Data in this exercise:
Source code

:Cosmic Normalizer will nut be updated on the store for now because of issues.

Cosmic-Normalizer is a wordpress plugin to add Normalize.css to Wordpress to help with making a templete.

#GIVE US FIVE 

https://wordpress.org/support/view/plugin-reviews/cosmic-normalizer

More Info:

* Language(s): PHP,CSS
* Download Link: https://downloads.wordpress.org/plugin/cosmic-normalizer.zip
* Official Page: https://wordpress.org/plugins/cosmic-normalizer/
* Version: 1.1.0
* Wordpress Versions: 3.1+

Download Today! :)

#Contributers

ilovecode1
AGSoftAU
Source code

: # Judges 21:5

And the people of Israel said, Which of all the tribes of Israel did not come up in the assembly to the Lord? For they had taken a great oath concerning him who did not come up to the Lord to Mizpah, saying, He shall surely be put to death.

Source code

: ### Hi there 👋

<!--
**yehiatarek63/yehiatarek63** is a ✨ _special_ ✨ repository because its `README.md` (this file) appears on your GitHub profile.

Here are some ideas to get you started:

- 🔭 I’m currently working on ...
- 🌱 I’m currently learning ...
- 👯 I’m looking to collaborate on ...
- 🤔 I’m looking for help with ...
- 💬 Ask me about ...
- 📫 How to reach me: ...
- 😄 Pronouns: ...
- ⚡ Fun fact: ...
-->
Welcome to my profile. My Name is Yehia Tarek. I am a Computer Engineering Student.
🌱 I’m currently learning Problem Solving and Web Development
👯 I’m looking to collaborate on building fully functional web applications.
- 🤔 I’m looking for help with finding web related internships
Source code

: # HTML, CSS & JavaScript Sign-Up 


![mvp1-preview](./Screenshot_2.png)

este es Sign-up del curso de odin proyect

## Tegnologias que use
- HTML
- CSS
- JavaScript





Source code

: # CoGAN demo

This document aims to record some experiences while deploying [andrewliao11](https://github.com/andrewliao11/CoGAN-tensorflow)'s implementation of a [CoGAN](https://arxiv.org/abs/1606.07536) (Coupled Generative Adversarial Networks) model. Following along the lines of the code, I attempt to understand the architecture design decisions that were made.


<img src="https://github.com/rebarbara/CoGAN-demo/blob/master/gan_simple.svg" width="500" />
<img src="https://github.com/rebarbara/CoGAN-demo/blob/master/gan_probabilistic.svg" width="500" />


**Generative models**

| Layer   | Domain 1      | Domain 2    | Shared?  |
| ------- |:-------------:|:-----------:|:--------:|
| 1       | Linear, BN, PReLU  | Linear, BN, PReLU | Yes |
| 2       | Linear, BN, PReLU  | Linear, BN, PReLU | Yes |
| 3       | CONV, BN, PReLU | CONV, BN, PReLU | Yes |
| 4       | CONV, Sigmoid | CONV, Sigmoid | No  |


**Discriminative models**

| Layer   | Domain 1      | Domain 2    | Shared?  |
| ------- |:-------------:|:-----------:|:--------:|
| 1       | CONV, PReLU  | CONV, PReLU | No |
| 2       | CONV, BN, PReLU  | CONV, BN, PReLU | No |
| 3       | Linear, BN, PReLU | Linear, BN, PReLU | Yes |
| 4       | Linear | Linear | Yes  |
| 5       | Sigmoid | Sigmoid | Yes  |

Exercise details:
Render every line of the records as a numbered list, leaving out the blank lines.

Solved problem:
1. Source code
2. :Cosmic Normalizer will nut be updated on the store for now because of issues.
3. Cosmic-Normalizer is a wordpress plugin to add Normalize.css to Wordpress to help with making a templete.
4. #GIVE US FIVE 
5. https://wordpress.org/support/view/plugin-reviews/cosmic-normalizer
6. More Info:
7. * Language(s): PHP,CSS
8. * Download Link: https://downloads.wordpress.org/plugin/cosmic-normalizer.zip
9. * Official Page: https://wordpress.org/plugins/cosmic-normalizer/
10. * Version: 1.1.0
11. * Wordpress Versions: 3.1+
12. Download Today! :)
13. #Contributers
14. ilovecode1
15. AGSoftAU
16. Source code
17. : # Judges 21:5
18. And the people of Israel said, Which of all the tribes of Israel did not come up in the assembly to the Lord? For they had taken a great oath concerning him who did not come up to the Lord to Mizpah, saying, He shall surely be put to death.
19. Source code
20. : ### Hi there 👋
21. <!--
22. **yehiatarek63/yehiatarek63** is a ✨ _special_ ✨ repository because its `README.md` (this file) appears on your GitHub profile.
23. Here are some ideas to get you started:
24. - 🔭 I’m currently working on ...
25. - 🌱 I’m currently learning ...
26. - 👯 I’m looking to collaborate on ...
27. - 🤔 I’m looking for help with ...
28. - 💬 Ask me about ...
29. - 📫 How to reach me: ...
30. - 😄 Pronouns: ...
31. - ⚡ Fun fact: ...
32. -->
33. Welcome to my profile. My Name is Yehia Tarek. I am a Computer Engineering Student.
34. 🌱 I’m currently learning Problem Solving and Web Development
35. 👯 I’m looking to collaborate on building fully functional web applications.
36. - 🤔 I’m looking for help with finding web related internships
37. Source code
38. : # HTML, CSS & JavaScript Sign-Up 
39. ![mvp1-preview](./Screenshot_2.png)
40. este es Sign-up del curso de odin proyect
41. ## Tegnologias que use
42. - HTML
43. - CSS
44. - JavaScript
45. Source code
46. : # CoGAN demo
47. This document aims to record some experiences while deploying [andrewliao11](https://github.com/andrewliao11/CoGAN-tensorflow)'s implementation of a [CoGAN](https://arxiv.org/abs/1606.07536) (Coupled Generative Adversarial Networks) model. Following along the lines of the code, I attempt to understand the architecture design decisions that were made.
48. <img src="https://github.com/rebarbara/CoGAN-demo/blob/master/gan_simple.svg" width="500" />
49. <img src="https://github.com/rebarbara/CoGAN-demo/blob/master/gan_probabilistic.svg" width="500" />
50. **Generative models**
51. | Layer   | Domain 1      | Domain 2    | Shared?  |
52. | ------- |:-------------:|:-----------:|:--------:|
53. | 1       | Linear, BN, PReLU  | Linear, BN, PReLU | Yes |
54. | 2       | Linear, BN, PReLU  | Linear, BN, PReLU | Yes |
55. | 3       | CONV, BN, PReLU | CONV, BN, PReLU | Yes |
56. | 4       | CONV, Sigmoid | CONV, Sigmoid | No  |
57. **Discriminative models**
58. | Layer   | Domain 1      | Domain 2    | Shared?  |
59. | ------- |:-------------:|:-----------:|:--------:|
60. | 1       | CONV, PReLU  | CONV, PReLU | No |
61. | 2       | CONV, BN, PReLU  | CONV, BN, PReLU | No |
62. | 3       | Linear, BN, PReLU | Linear, BN, PReLU | Yes |
63. | 4       | Linear | Linear | Yes  |
64. | 5       | Sigmoid | Sigmoid | Yes  |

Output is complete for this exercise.